Mit Hilfe von antiretroviralen Medikamenten, die lebenslang eingenommen werden müssen, kann der Erreger allerdings in Schach gehalten und der Ausbruch von AIDS langfristig verhindert werden. Nach Schätzungen leben derzeit rund 38 Millionen Menschen weltweit mit HIV, doch nur 62 Prozent von ihnen erhalten eine antiretrovirale Therapie. Im Jahr 2018 starben rund 800.000 HIV-Patienten an Erkrankungen, die mit dem Virus in Zusammenhang stehen.

HIV-Virus-Partikel im Blut
Ein HI-Virus im Blut (Illustration)Bild: Imago Images/Science Photo Library

Beim Londoner Patienten wie auch beim Berliner Patienten wurde das Immunsystem durch eine Stammzelltherapie neu aufgebaut. Der Stammzellspender hatte dabei jeweils eine seltene Mutation, die ihn immun gegen das HI-Virus macht. Sie führt dazu, dass die Zellen keinen CCR5-Rezeptor bilden, den die meisten HI-Viren benötigen, um an eine Zelle anzudocken, in der sie sich vermehren könnten.

Ab wann kann ein HIV-Patient als geheilt gelten?

"Unsere Ergebnisse zeigen, dass der Erfolg der Stammzelltransplantation als Heilung für HIV, über den erstmals vor neun Jahren beim Berliner Patienten berichtet wurde, wiederholt werden kann", sagt Gupta. Auch der Berliner Patient hatte eine Form von Blutkrebs. Das Team um Gupta untersuchte zahlreiche Flüssigkeits- und Gewebeproben des Londoner Patienten. Die Wissenschaftler fanden in einigen Proben zwar noch Teile des Erbguts von HI-Viren. Sie gehen jedoch davon aus, dass es sich dabei um "fossile" DNA-Stränge handelt, die nicht zu einem vermehrungsfähigen Virus gehören.

Cambridge
Altehrwürdige Gebäude, modernste Forschung: Cambridge UniversityBild: Fotolia/Konstiantyn

Viele andere Daten, etwa die stark zurückgegangene Anzahl HIV-spezifischer Antikörper, wiesen darauf hin, dass das Virus aus dem Körper des Patienten verschwunden sei, schreiben die Forscher.
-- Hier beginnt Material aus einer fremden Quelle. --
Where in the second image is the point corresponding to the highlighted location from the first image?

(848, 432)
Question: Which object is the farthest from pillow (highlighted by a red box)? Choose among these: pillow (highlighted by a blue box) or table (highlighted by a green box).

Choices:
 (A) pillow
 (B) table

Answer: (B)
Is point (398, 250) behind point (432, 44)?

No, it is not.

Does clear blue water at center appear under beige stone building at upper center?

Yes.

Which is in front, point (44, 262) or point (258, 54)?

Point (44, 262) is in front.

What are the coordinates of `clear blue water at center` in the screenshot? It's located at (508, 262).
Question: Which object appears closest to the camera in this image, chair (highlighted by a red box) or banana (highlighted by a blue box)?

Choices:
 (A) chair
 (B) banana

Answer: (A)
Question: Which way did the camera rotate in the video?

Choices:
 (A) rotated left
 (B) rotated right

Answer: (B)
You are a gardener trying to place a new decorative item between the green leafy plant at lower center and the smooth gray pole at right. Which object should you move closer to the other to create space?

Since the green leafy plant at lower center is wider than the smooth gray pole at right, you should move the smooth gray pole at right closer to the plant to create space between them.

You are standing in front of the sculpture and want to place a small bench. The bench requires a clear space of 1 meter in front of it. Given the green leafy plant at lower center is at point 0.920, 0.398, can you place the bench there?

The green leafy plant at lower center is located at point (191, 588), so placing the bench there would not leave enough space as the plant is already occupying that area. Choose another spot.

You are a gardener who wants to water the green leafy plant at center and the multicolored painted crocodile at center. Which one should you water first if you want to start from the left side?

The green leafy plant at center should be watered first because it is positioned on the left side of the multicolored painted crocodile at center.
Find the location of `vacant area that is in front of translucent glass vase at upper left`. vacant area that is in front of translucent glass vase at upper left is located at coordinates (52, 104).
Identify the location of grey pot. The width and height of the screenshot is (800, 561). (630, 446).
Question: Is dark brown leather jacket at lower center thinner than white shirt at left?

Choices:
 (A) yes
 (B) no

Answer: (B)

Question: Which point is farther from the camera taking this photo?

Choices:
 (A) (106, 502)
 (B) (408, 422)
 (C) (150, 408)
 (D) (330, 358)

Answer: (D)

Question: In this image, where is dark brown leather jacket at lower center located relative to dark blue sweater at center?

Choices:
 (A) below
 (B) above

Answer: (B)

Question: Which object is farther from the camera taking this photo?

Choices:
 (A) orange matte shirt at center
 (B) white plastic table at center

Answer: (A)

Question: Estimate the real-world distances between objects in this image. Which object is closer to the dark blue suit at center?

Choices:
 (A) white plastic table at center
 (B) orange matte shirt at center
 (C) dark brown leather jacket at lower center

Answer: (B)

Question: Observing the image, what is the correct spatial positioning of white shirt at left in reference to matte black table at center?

In einem Kommentar, ebenfalls in "The Lancet HIV", stellen Sharon Lewin und Jennifer Zerbato von der University of Melbourne (Australien) jedoch die Frage, ab wann ein HIV-Patient als geheilt angesehen werden kann.

Die Medizin wisse heute, dass die meisten Viren, die eine Anti-HIV-Therapie überstehen, defekt seien und sich nicht vermehren könnten. "Eine Heilung von HIV könnte besser als 'kein intaktes Virus' definiert werden denn als 'kein nachweisbares Virus'", schreiben die Medizinerinnen. Die Studie des Teams um Gupta sei ermutigend, aber am Ende müsse die Zeit zeigen, ob tatsächlich von einer Heilung gesprochen werden könne.